We had camped for five days at the site. Nettle had summoned a fresh coterie from Buckkeep. They had joined us there and attempted to find Bee in the pillar from our location. Their efforts had exhausted them with no results. They had returned to us, frostbitten and hollow-eyed. Nettle had thanked them and the Killdeer Coterie for their heroic efforts. We’d struck camp and left the standing stone in the deeply shaded winter forest. I carried that cold within me as we left.
I had Perseverance’s horse as a mount, a beast so well trained he took absolutely no management. Bleak and silent, I dropped back to ride with my Rousters. Not thinking took my entire focus. Every time a blade of hope sprouted, I rooted it out. I refused to think of what I’d done wrong, of what else I might have done. I refused to think at all.
We rode by daylight, but all seemed dimness to me. Sometimes I felt thankful that Molly was dead and not here to witness how badly I had failed. Sometimes I wondered if I was being punished because I had not loved Bee enough when she was small and dumb and helpless. Then I would push my mind back into not thinking.
The Buckkeep Guard admitted us without pause and we rode to the courtyard. There was a flurry around Nettle’s horse as servants emerged to welcome her home and all but carry her inside. I was dully surprised to find my Rousters standing in a row, holding their horses and waiting to be dismissed. I sent them off to their barracks and told them to report to Foxglove on the morrow. Time for Foxglove to integrate them, to change their livery and teach them discipline. I could not care about any of it.
I wondered why I had come back here. I wondered what would happen if I got back on the horse and rode away. How long would it take me to get to Clerres? I would travel fastest alone. The horse was tired. No supplies. That was not the way to do this. But how I longed to be that reckless boy again. I stood silent for a long time, aware that Riddle had come to stand beside me, but I didn’t turn to look at him.
He spoke quietly. “King Dutiful has summoned all of us to his private audience chamber.”
There would be a royal rebuke for my disobedience. A report demanded. I did not care about any of it, but Riddle just stood there, a presence against my Wit-sense. I didn’t turn to him when I spoke. “I need to take care of the horse,” I said.

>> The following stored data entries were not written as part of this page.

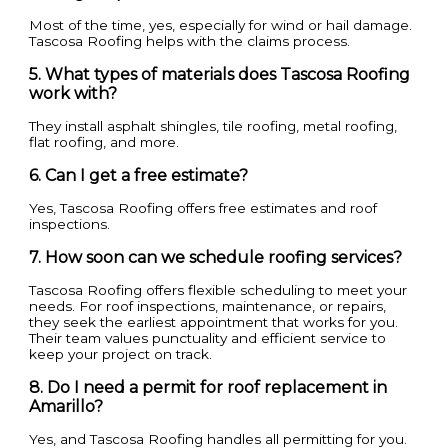
Most of the time, yes, especially for wind or hail damage.
Tascosa Roofing helps with the claims process.
5. What types of materials does Tascosa Roofing
work with?
They install asphalt shingles, tile roofing, metal roofing,
flat roofing, and more.
6. Can I get a free estimate?
Yes, Tascosa Roofing offers free estimates and roof
inspections.
7. How soon can we schedule roofing services?
Tascosa Roofing offers flexible scheduling to meet your
needs. For roof inspections, maintenance, or repairs,
they seek the earliest appointment that works for you.
Their team values punctuality and efficient service to
keep your project on track.
8. Do I need a permit for roof replacement in
Amarillo?
Yes, and Tascosa Roofing handles all permitting for you.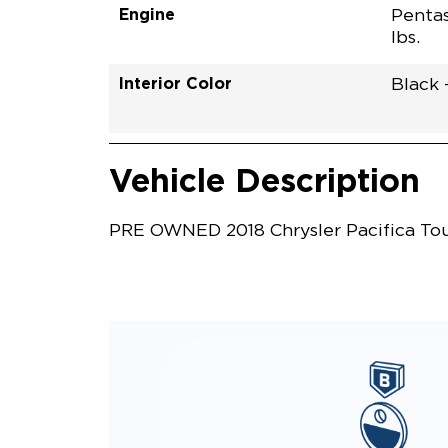
Engine
Pentas
lbs.
Interior Color
Black 
Vehicle Interior
Vehicle Safety and Convenience
Vehicle Description
PRE OWNED 2018 Chrysler Pacifica Tour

He was silent for a time and then said, “I’ll tell Nettle that you’ll be with us shortly.”
I led the horse into the old stables. I didn’t even know his name. I found the empty stall between Fleeter and Priss, removed harness, hauled water, and found grain where it had always been kept. The stable girl named Patience came, looked at me, and then went away silently. No one else approached me until Perseverance appeared. He looked over the stall wall at me. “I should be doing that.”
“Not this time.” He was quiet, watching me do meticulously every small task one does when a hard-used horse is returned to a stable. I knew how his hands must itch to watch someone else take care of his animal. But I needed to do this. I needed to do at least this small task correctly.
“She goes like the wind. That Fleeter. The horse you loaned me.”
“She does. She’s a good one.” She was watching me over her stall door. I was finished. There was nothing more to do here. No more excuses for delay. I closed the stall door behind myself and wondered where I would go.
“Prince FitzChivalry? Sir?” He spoke in a whisper. “What happened? Where is Bee?”
“Lost. Lost forever.” I said aloud the words that had been echoing endlessly in my mind. “They took her into a Skill-pillar, boy. And they got lost in the magic. They never came out on the other side.”
He stared at me. Then he lifted his hands to his head and seized two great handfuls of his own hair as if he would rip it out. He bowed his head to his chest. “Bee,” he said in a voice so tight it squeaked. “My little Bee. I was teaching her to ride.”
I set a hand to his shoulder and he suddenly butted into me, hiding his face against me. “I tried to save her, sir!” It was a strangled cry, choked against my shirt. “I did, sir. I tried.”
“I know, boy. I know you did.” My back was to the stall wall. When my knees gave out, I slid down, to sit in the straw. Perseverance collapsed beside me. He curled up and wept ferociously. I sat wearily and patted him and wished that I could let my sorrow out as tears or sobs or screams. But it was a black poison that filled me up.